In my last post, I talked about why I study Decroux and extolled the brilliance of his technique. So the natural question is, if it’s so great why haven’t I dedicated myself fully to Corporeal Mime? The answer to that lies in the distinction between technique and style, and whether the two can ever truly be separated. Decroux’s focus was on creating a technique apart from stylistic considerations. And to some degree, he succeeded. However, I have never seen anyone who had studied the technique in depth who was not also affected by Decroux’s style. And stylistically, I am more of a Marceau/Red Skelton/Animaniacs kind of girl.
Decroux’s style was abstract, which in any medium is difficult to do in a way that reaches a broad audience. I have seen “pure” Decroux performances that were profoundly touching and powerful. I have also seen performances that just left me scratching my head. Often, which experience an audience member walks away with depends as much on their own condition and history as it does on the performance. I admire the courage to take that risk, and the payoff can be amazing when it connects. I have even been known to delve into that world myself, but it is not my default setting. It is important to me that my audience be able to follow some thread, be it narrative or character-driven. (Even so, it’s amazing the variance in interpretations I sometimes hear.)

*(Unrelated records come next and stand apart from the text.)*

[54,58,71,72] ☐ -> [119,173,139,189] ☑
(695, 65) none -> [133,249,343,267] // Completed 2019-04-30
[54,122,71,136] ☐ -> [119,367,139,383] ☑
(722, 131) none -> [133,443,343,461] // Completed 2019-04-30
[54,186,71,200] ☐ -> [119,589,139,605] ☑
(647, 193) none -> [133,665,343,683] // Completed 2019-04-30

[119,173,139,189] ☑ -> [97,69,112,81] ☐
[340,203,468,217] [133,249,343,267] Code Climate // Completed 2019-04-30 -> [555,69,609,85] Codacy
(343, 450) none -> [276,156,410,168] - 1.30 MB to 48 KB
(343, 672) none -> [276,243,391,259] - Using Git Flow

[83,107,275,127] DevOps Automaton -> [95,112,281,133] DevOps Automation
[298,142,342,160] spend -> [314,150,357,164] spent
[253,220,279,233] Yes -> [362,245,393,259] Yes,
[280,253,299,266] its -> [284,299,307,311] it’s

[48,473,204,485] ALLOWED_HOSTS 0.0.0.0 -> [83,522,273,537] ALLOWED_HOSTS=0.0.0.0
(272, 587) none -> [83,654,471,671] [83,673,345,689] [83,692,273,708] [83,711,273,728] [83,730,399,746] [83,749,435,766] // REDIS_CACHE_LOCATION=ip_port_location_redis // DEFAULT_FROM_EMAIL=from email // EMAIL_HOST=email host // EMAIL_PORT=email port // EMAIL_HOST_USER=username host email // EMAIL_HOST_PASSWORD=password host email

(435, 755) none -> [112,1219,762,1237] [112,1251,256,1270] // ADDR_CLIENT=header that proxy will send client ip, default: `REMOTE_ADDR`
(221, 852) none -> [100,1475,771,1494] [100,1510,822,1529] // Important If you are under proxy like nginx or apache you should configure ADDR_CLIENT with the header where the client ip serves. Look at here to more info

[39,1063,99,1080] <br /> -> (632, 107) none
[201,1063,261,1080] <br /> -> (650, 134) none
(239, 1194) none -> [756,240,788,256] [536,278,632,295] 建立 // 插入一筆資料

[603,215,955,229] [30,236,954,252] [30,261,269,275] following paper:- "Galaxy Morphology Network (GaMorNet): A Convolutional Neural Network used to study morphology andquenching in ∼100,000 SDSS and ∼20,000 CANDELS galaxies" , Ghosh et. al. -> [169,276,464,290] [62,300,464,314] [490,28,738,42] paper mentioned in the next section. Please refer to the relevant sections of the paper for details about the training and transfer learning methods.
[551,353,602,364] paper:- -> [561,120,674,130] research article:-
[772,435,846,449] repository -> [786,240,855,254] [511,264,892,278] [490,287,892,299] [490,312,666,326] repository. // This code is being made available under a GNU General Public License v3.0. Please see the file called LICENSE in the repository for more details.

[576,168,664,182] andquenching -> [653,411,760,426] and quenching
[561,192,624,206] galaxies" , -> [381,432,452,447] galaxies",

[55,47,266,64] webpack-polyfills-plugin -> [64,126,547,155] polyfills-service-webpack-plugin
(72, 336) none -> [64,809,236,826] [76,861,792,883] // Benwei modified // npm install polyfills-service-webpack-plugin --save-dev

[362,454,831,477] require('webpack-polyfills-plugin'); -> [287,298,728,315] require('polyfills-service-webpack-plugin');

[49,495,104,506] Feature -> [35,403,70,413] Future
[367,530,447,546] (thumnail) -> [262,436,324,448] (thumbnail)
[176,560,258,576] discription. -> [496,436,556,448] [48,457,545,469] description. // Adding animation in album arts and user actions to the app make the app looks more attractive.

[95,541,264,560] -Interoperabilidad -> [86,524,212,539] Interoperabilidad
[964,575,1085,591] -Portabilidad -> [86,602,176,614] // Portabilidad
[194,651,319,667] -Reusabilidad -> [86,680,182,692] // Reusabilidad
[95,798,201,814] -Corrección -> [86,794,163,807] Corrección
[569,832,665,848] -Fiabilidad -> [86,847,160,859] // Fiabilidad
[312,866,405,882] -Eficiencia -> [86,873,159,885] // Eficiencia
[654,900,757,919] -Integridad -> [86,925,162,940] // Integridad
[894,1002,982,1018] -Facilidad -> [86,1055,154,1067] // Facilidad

I liken Decroux’s Corporeal Mime to the role of ballet in the dance world. If you want to be a dancer of any kind, you can only benefit from ballet training. I don’t know any serious modern dancer who didn’t start with ballet – and if they did not, it’s usually obvious. Likewise, if you want to be a movement actor, you can only benefit from studying Decroux. But that doesn’t mean you can’t also delve into the methodology of Jaques Lecoq, or look to the Marx Bros. for inspiration.